4. Si M. B... se prévaut du risque de perdre son emploi, qu’il occupe en contrat à durée indéterminée au sein de la société « Clim-services », cette seule circonstance n’est pas suffisante, au regard de la durée et des conditions de son séjour en France, de la date et du fondement de sa demande de titre de séjour, pour établir la nécessité que sa demande soit examinée prioritairement par rapport à celle d’autres ressortissants étrangers se trouvant dans la même situation, et ne permet de caractériser une situation d’urgence nécessitant la délivrance d’un rendez-vous à bref délai. Ainsi, et alors que le requérant ne bénéficie pas de la présomption d’urgence mentionnée au point 3 de la présente ordonnance, la condition d’urgence à laquelle les dispositions de l’article L. 521-3 du code de justice administrative subordonnent le prononcé de la mesure sollicitée ne peut être regardée comme remplie.

5. Il résulte de ce qui précède qu’il y a lieu de rejeter les conclusions à fin d’injonction et d’astreinte de M. B..., ainsi, en tout état de cause, que celles présentées au titre de l’article L. 761-1 du code de justice administrative, l’Etat n’étant pas la partie perdante à l’instance.


O R D O N N E :

Article 1er : La requête de M. B... est rejetée.

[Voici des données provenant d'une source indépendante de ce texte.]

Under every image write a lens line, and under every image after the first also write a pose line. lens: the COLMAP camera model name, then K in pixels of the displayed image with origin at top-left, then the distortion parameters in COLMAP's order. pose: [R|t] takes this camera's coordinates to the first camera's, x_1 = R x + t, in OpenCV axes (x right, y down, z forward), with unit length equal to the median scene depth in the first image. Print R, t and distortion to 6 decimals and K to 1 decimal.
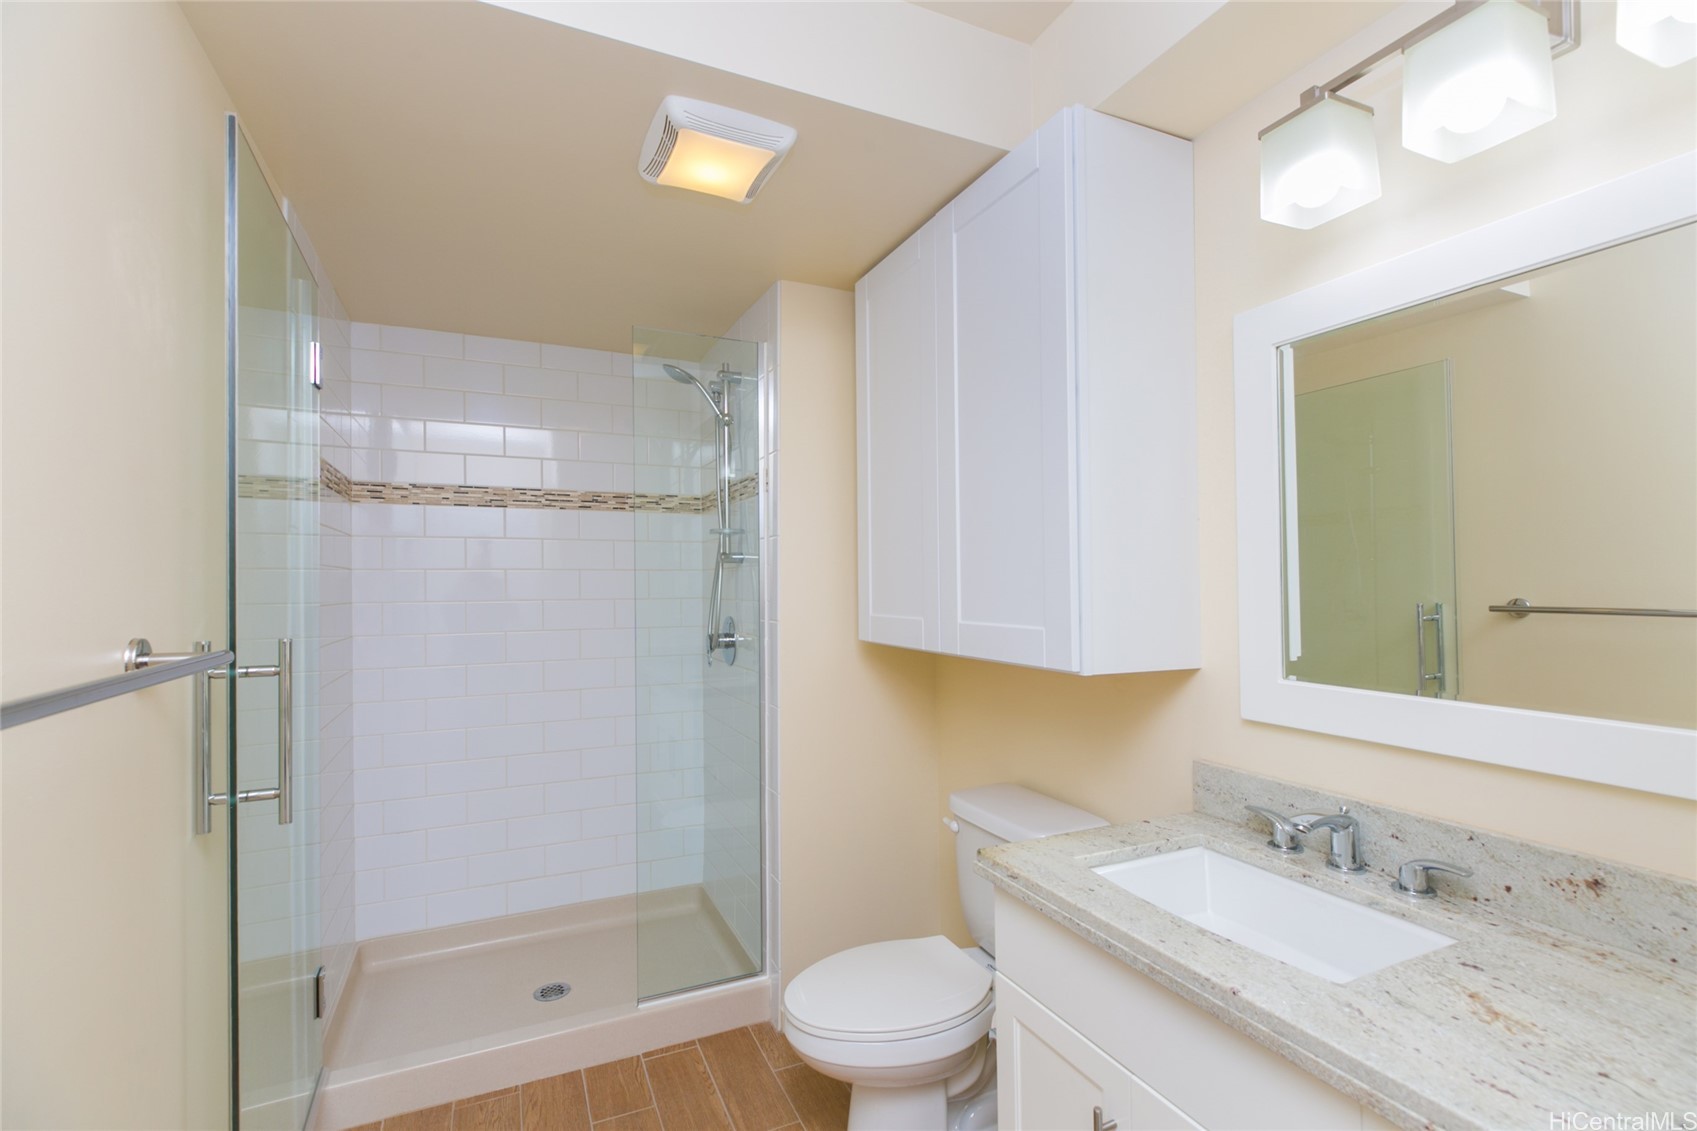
lens RADIAL K [[769.1, 0, 843.7], [0, 769.1, 564.0], [0, 0, 1]] dist [0.001903, -0.002179]
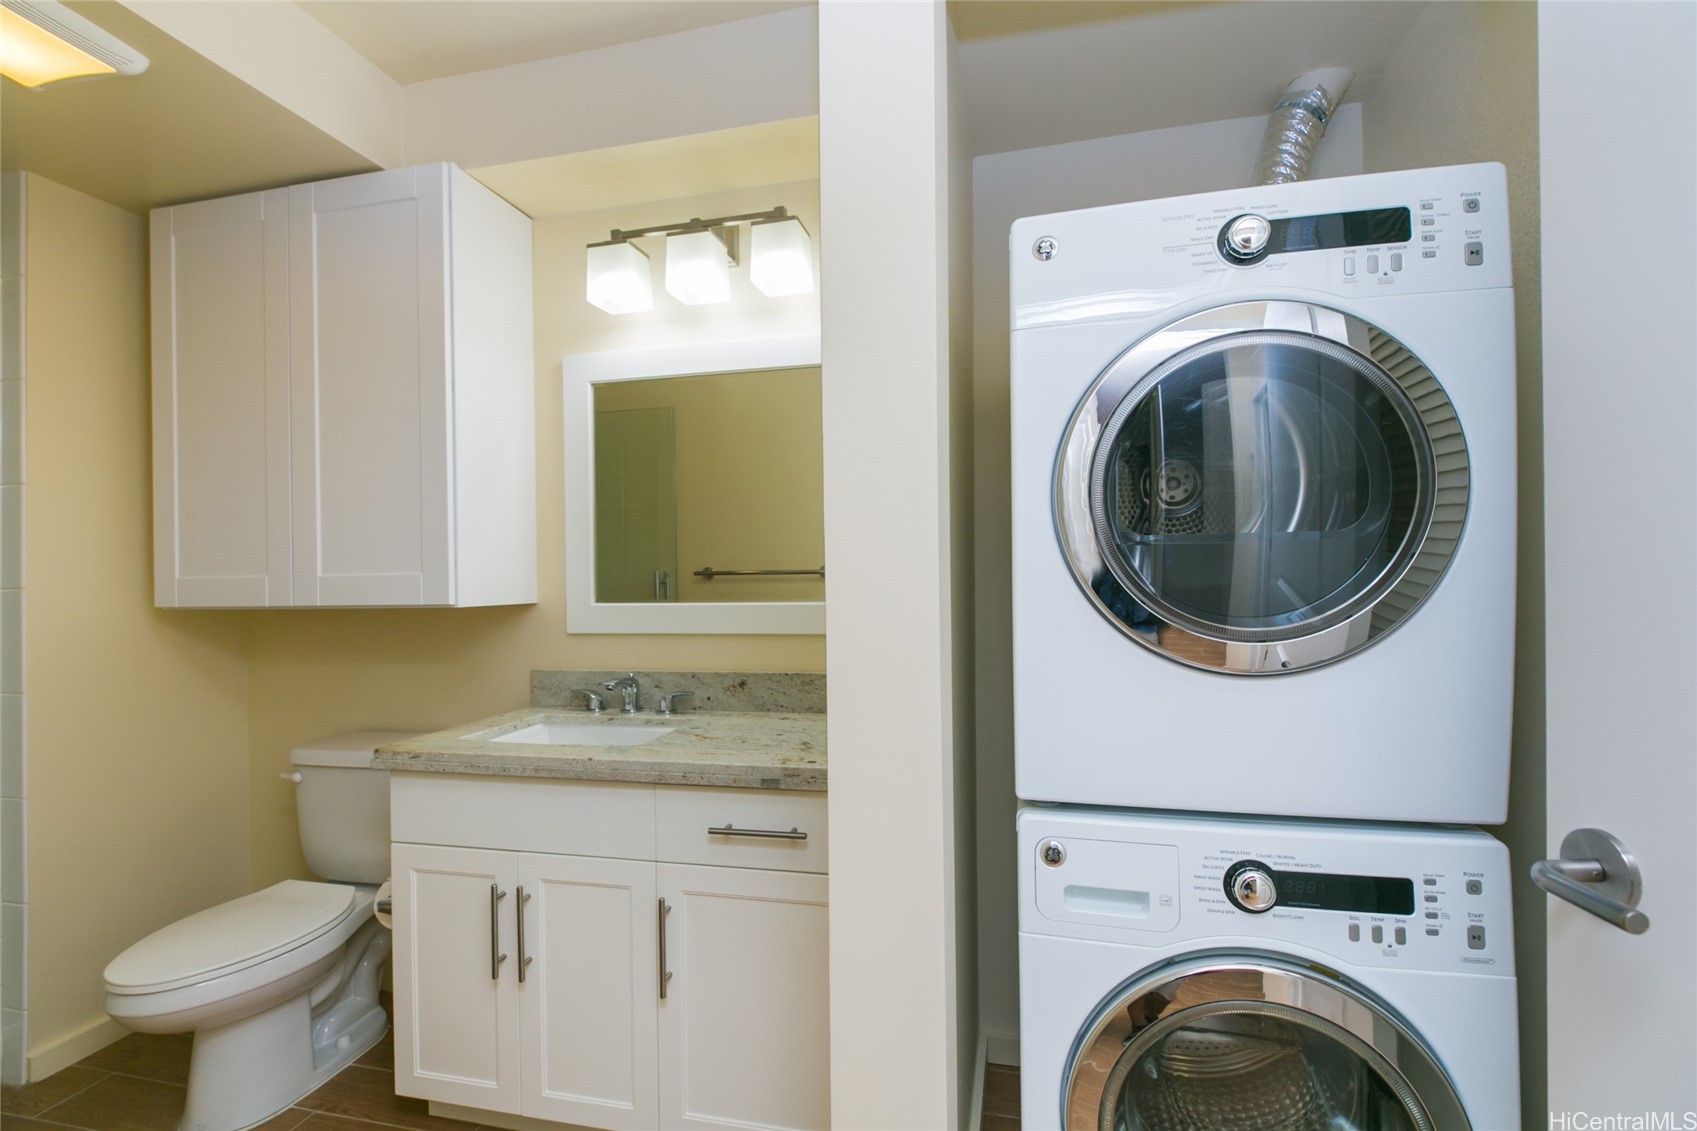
lens RADIAL K [[769.1, 0, 854.2], [0, 769.1, 560.4], [0, 0, 1]] dist [0.001903, -0.002179]
pose [[0.609500, 0.013753, 0.792667, -0.352626], [-0.008862, 0.999905, -0.010535, 0.083134], [-0.792737, -0.000603, 0.609564, -0.365441]]
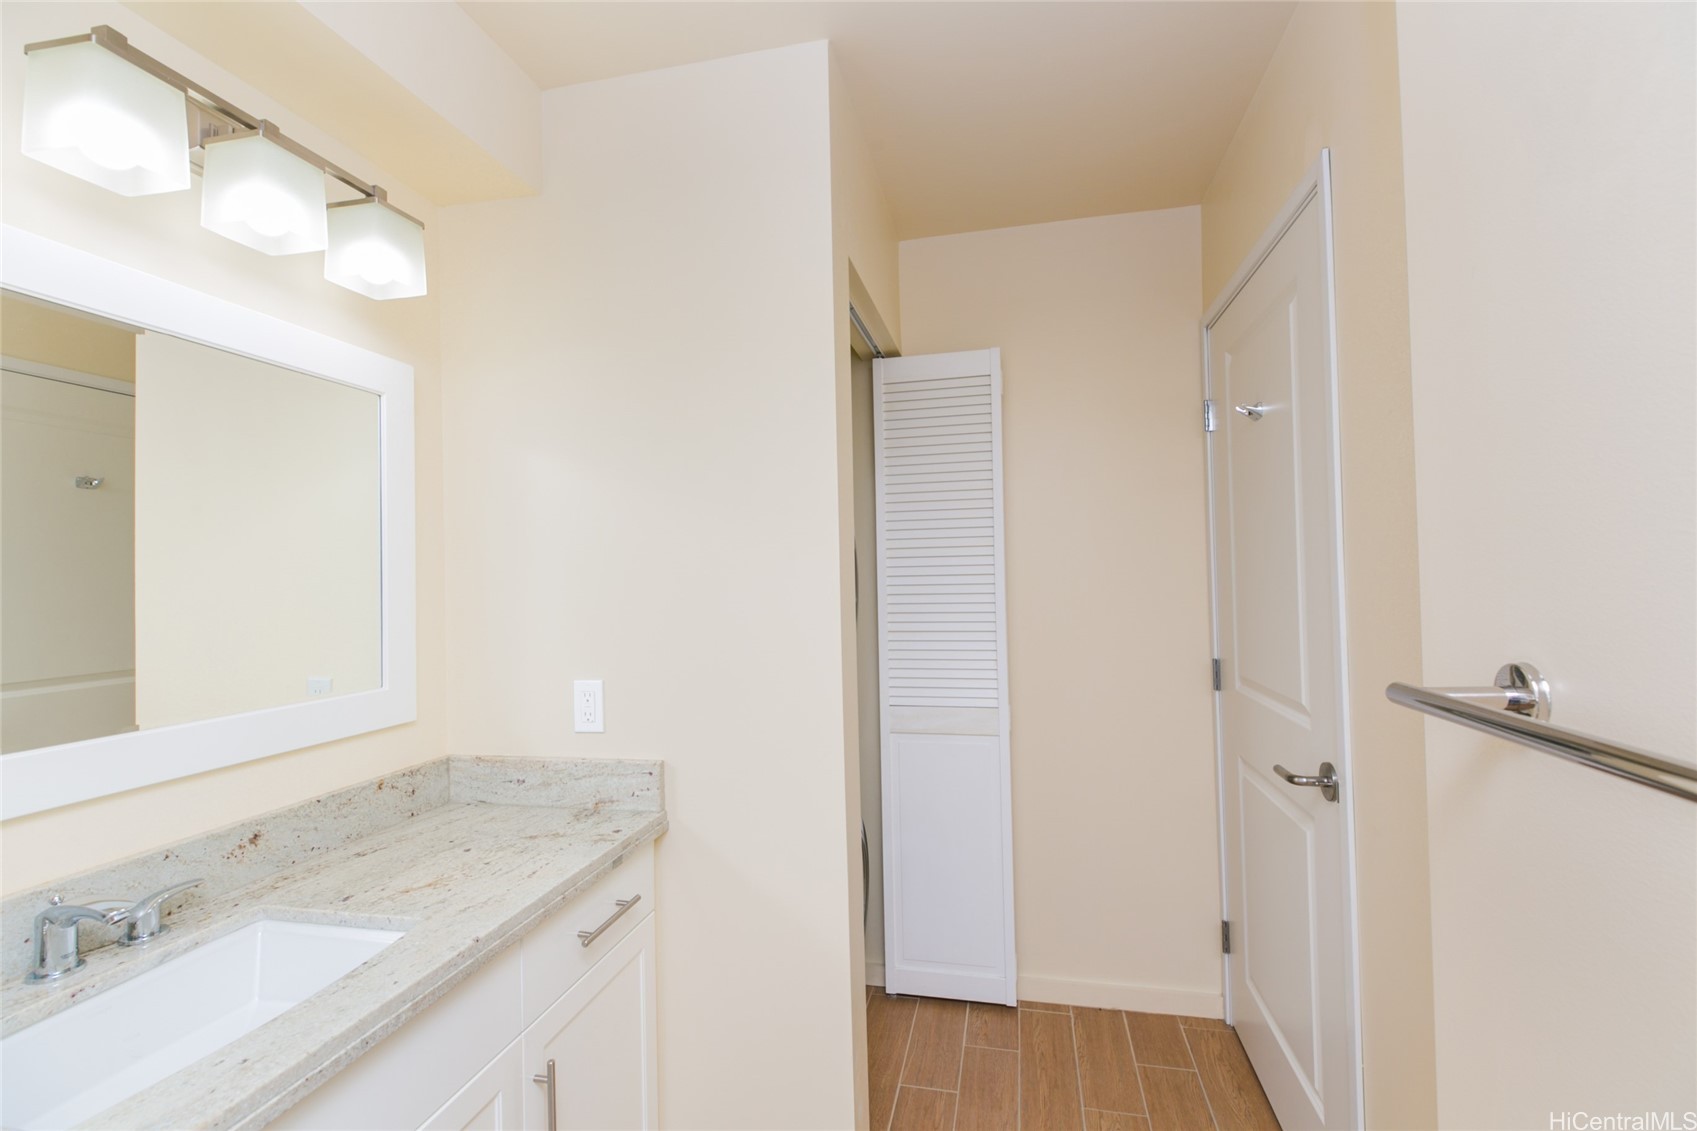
lens RADIAL K [[769.1, 0, 858.6], [0, 769.1, 567.1], [0, 0, 1]] dist [0.001903, -0.002179]
pose [[-0.808669, 0.035569, 0.587188, -0.485612], [0.016649, 0.999154, -0.037594, 0.018150], [-0.588028, -0.020625, -0.808577, 1.123567]]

Article 2 : La présente ordonnance sera notifiée à M. A... B... et au ministre de l’intérieur.

Copie en sera adressée au préfet de l’Essonne.






Fait à Versailles, le 9 mars 2026.


La juge des référés,



C. Mathou


La République mande et ordonne au ministre de l’intérieur en ce qui le concerne ou à tous commissaires de justice à ce requis en ce qui concerne les voies de droit commun, contre les parties privées, de pourvoir à l'exécution de la présente décision.